第2章「ブロックチェーンの正体」では、ブロックチェーンが①暗号化技術 ②コンセンサスアルゴリズム ③ピア・トゥ・ピア(P2P) ④DLT(分散型台帳技術)の4つの技術を組み合わせたものだと説明したのち、ブロックチェーンの最大の運用例としてビットコインを挙げ、その仕組みブーム、通貨としての価値について語る。後半部には、ブロックチェーンを語る上で欠かせない要素として「バンドル/アンバンドル」と「パブリック/プライベート」を取り上げている。

第3章「普及を阻むもの」では、主にブロックチェーンの進歩が遅いように感じられている理由について論じている。法律や既得権益の強さ、経営と現場のギャップなどが挙げられているが、特に筆者がこだわっている部分は、「Whyブロックチェーン?」である。これまで問題なく動いてきたシステムをわざわざブロックチェーン技術で作り直す意味は無いと断じ、ブロックチェーンの得意不得意や限界を把握した上で、ブロックチェーンでしか実現できないことでの利用の重要性を強調している。

第4章「ブロックチェーンが拓く未来」では、前半はブロックチェーンによって実現される自立分散型組織(DAO/ダオ)について触れていく。DAOの世界を実現するための重要なテクノロジーとしてスマートコントラクトとRPAを説明したのち、DAOを分散型というよりも非中央集権型とし、全てが完全に分散するのではなく、中央集権のコミュニティがたくさんあって繋がり合うというイメージだとしている。また、組織はヒエラルキーからホラクラシーへ移り変わるとし、ルールやレギュレーションがプログラムされている中に人間が参加していく、というようなフリーランスを組織化したようなものになるという。後半は価値を定量化する手段である「トークン」ついて論じる。トークンはコミュニティ内の価値を表すものであり、通貨と同様の機能を持つ。価値交換の手段としてトークンが金融を成り立たせ、その上に経済(エコノミー)ができ、そしてそれらを土台にスマートコントラクトによってルール化された社会(コミュニティ)が実現されるとしている。また、この社会は超競争社会となる可能性があるため、都市では民主主義・資本主義、地方では社会主義を取り入れるといった社会制度の使い分けを提言している。

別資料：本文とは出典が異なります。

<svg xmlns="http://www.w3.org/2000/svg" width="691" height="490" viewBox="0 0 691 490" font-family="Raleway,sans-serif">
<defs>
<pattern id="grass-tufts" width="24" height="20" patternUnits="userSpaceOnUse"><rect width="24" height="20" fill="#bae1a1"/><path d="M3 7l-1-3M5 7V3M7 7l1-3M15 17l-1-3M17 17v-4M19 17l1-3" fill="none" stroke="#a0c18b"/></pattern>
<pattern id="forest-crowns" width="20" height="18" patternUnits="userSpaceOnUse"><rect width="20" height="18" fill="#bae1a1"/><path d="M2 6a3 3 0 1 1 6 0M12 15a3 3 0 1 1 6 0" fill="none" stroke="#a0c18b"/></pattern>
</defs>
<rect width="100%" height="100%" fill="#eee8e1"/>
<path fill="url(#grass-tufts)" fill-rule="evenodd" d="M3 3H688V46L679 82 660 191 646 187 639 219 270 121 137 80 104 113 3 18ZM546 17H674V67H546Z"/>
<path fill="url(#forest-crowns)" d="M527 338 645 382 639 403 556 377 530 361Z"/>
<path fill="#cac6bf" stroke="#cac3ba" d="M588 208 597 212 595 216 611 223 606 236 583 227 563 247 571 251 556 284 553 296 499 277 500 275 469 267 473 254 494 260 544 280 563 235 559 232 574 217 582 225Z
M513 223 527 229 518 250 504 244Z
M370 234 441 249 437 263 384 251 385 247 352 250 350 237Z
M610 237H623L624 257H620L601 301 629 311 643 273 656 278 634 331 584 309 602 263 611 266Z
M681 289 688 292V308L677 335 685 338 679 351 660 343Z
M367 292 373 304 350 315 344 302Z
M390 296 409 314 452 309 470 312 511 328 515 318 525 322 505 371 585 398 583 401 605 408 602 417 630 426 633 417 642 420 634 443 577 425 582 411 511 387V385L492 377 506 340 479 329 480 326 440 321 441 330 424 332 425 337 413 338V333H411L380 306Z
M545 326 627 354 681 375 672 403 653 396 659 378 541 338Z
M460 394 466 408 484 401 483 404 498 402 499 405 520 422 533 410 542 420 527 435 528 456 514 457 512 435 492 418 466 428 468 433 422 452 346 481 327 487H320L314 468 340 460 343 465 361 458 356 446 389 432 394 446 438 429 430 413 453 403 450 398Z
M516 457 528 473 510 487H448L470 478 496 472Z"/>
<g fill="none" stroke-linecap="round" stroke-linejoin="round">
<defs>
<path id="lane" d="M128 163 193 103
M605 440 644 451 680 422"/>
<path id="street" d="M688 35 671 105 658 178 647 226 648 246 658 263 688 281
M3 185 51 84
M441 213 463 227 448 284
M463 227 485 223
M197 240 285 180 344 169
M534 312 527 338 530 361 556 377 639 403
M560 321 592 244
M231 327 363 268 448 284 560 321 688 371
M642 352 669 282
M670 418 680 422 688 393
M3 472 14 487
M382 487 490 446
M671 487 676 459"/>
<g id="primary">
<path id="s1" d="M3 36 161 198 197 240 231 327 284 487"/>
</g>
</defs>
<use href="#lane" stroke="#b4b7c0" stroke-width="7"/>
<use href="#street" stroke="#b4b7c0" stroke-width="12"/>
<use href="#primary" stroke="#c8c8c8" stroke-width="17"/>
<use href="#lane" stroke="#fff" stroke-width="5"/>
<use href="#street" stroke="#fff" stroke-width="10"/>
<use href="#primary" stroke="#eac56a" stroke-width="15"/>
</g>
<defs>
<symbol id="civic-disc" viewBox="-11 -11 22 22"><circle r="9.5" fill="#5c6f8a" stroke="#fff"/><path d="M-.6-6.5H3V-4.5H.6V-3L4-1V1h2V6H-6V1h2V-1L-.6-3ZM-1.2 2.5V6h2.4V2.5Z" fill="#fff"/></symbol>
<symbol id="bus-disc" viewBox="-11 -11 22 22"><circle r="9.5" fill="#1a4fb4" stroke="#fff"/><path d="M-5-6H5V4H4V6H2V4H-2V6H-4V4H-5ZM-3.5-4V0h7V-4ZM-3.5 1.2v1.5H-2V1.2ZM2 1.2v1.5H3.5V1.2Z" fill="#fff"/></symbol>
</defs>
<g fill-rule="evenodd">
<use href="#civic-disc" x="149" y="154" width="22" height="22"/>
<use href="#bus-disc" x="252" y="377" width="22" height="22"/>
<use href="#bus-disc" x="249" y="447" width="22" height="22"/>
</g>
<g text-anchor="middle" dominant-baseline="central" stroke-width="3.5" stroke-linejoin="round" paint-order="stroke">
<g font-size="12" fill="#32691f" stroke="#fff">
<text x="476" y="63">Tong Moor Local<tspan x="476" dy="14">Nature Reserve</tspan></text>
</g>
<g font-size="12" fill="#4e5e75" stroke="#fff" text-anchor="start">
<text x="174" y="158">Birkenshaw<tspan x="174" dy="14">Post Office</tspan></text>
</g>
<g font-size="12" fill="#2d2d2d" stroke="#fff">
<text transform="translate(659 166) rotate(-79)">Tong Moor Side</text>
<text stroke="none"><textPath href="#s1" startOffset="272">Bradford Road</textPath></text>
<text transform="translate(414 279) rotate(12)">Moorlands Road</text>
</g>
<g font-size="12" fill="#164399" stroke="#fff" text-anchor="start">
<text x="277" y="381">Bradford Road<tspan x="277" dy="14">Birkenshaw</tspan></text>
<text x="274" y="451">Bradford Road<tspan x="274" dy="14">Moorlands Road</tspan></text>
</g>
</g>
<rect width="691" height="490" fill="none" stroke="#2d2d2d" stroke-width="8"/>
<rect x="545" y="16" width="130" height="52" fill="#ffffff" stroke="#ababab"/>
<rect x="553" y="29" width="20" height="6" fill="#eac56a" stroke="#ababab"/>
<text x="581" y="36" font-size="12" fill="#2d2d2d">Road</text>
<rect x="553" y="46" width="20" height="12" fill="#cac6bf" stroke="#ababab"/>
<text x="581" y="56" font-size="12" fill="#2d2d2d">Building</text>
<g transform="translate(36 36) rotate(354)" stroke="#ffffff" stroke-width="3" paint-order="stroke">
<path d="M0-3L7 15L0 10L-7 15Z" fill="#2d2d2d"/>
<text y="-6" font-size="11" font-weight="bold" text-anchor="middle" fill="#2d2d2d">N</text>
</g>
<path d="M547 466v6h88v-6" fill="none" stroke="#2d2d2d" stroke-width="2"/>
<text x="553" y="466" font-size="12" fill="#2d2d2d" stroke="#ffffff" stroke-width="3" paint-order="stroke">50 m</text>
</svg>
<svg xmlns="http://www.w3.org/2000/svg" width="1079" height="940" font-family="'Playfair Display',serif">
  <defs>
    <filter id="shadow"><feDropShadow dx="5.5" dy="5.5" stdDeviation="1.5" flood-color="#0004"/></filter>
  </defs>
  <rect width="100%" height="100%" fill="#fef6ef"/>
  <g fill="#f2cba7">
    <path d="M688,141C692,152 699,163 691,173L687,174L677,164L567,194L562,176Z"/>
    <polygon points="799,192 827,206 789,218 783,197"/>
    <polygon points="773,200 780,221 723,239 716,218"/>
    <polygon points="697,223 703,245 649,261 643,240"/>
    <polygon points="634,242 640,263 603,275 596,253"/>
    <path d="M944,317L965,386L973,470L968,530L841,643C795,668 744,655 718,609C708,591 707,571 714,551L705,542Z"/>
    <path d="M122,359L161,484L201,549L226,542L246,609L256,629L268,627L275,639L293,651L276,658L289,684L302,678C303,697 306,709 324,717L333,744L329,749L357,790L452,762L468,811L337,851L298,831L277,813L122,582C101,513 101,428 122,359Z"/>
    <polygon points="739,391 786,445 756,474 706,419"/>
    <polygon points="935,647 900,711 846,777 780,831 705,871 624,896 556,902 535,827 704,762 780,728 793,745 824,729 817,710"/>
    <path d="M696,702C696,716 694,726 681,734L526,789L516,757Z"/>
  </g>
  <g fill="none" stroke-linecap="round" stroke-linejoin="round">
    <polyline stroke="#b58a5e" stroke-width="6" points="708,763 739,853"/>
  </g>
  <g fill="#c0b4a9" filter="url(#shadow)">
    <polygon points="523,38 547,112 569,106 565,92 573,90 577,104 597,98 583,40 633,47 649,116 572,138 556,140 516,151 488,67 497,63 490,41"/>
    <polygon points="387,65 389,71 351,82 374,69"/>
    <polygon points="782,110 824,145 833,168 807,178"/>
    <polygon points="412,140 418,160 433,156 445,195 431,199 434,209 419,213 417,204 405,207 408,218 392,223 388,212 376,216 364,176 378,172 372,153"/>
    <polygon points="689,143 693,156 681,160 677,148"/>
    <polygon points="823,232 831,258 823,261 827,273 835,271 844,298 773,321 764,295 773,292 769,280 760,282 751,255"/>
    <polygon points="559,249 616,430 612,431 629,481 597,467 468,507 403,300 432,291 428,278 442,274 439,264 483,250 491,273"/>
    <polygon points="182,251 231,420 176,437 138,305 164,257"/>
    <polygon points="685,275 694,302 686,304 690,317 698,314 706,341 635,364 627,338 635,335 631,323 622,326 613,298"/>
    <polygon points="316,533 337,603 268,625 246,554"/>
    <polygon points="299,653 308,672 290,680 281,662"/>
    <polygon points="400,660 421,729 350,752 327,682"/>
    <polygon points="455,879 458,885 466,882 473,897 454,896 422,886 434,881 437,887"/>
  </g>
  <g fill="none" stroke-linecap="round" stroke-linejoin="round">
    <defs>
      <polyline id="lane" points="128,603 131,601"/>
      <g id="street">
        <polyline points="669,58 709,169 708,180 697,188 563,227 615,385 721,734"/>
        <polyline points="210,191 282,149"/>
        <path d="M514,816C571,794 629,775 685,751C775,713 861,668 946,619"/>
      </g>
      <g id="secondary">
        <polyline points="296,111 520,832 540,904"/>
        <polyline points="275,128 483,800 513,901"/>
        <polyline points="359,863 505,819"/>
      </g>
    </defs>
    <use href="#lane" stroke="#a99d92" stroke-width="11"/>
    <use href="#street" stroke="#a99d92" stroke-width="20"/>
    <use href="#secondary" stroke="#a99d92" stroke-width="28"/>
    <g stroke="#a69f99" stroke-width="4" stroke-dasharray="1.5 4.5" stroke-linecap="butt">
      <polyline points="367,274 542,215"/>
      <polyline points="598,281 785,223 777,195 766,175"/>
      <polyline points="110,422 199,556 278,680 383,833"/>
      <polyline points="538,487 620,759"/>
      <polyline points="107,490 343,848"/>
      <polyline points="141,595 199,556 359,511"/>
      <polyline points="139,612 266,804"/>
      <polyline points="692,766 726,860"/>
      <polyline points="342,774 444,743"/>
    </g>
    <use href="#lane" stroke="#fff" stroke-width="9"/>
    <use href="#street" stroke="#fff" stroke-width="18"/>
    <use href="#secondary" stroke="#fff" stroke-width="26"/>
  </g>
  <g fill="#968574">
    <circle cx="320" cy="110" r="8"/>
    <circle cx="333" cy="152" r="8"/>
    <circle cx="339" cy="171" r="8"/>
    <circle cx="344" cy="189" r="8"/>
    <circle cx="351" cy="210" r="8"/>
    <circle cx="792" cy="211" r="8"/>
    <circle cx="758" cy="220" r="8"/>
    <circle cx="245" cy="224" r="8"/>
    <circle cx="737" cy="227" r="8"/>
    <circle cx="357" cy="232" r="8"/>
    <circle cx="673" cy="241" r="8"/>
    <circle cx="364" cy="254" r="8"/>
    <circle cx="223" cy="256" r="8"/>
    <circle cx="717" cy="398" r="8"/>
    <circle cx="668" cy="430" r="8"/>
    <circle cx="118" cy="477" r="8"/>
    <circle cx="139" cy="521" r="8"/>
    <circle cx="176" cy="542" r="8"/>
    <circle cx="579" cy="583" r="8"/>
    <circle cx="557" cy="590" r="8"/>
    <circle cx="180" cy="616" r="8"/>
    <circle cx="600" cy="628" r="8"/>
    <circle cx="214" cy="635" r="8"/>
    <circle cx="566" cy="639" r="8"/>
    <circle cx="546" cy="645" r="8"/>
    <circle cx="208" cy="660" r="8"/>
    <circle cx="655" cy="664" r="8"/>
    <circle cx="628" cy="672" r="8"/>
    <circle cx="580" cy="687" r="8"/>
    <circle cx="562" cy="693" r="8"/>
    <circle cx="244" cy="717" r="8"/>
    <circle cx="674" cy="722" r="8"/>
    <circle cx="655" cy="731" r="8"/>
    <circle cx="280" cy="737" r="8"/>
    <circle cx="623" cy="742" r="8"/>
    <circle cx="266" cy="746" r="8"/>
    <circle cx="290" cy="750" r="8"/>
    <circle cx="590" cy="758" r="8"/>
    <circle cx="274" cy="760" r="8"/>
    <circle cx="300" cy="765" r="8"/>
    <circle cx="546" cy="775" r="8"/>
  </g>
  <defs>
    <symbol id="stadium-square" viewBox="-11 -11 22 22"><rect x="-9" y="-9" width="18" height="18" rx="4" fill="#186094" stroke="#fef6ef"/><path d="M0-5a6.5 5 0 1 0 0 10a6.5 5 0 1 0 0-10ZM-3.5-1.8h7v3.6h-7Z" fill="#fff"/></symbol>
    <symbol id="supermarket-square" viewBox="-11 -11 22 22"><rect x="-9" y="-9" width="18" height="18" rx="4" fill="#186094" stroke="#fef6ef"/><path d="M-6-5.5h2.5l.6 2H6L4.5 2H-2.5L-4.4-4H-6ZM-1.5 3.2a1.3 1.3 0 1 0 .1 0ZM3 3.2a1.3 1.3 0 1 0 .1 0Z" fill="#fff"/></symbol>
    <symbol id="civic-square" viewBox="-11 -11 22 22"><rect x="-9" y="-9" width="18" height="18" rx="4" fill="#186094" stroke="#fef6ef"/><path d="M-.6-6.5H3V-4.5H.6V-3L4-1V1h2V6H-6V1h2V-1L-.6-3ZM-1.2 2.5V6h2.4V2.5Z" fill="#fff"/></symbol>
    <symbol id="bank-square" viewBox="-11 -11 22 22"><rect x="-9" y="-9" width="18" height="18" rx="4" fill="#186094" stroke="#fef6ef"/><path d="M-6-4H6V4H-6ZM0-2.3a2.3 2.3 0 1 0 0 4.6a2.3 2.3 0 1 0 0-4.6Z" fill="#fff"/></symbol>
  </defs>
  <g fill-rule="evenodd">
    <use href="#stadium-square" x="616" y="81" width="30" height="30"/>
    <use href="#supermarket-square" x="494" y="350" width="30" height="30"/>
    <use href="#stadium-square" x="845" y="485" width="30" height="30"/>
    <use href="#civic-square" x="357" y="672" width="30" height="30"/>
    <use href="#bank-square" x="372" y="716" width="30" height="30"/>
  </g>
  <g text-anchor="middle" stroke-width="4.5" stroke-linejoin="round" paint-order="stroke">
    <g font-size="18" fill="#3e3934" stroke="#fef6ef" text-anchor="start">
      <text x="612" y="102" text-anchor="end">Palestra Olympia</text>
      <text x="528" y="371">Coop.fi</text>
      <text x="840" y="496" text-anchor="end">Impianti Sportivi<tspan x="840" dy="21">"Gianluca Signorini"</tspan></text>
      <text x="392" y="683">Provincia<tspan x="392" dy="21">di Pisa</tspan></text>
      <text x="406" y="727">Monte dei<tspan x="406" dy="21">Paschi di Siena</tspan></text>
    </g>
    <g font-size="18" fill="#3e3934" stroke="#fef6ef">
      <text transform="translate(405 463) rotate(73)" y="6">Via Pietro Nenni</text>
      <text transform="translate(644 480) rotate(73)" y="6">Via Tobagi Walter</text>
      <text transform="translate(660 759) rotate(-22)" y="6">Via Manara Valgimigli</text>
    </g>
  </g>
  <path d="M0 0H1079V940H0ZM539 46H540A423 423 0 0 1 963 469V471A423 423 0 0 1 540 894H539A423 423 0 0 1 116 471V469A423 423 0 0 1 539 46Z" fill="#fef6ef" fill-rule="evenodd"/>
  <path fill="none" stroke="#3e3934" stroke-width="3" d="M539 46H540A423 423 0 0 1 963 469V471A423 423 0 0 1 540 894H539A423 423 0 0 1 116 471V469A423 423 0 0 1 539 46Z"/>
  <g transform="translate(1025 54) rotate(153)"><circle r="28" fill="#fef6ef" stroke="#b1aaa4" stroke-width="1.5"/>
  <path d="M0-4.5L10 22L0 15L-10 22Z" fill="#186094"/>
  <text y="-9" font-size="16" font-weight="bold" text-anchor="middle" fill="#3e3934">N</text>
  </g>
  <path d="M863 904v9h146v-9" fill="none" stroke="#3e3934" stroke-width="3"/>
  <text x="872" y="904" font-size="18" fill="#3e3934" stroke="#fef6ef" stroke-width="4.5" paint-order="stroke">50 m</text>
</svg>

第5章「実験例と想定ケース」では、筆者が代表取締役を務める株式会社INDETAIL(インディテール)がパートナーと共に行ってきた医療関係の実証実験の概要と結果を説明したのち、発展したものとして、テレビ視聴のネットワーク化、EV充電スタンドのネットワーク化、クラウドファンディングの一種であるソーシャルレンディングへのブロックチェーン応用などの想定ケースを挙げている。そして最後には、既存の技術をどう使うのかではなく、考えられたサービスを実現するためにはどうすればいいのか、という思想ドリブンが未来を切り拓くとし、それに向かうための不可欠な道具がブロックチェーンであるとしている。

本書の第1・2章は既知の内容が多かったが、第4章にてDAOによる組織の変化や、トークンによるコミュニティの形成について深く理解出来たことがとても大きかった。しかし一方で未だ実証実験段階で本格的な導入事例は少ないことが強調されており、現在の中央集権の社会における適応が難しいこともわかった。本書ではビットコインと著者が関わる事業以外のブロックチェーン事例があまり見当たらなかったため、今後は現在時点での実証実験や導入事例を調べつつ、考察を深めていきたい。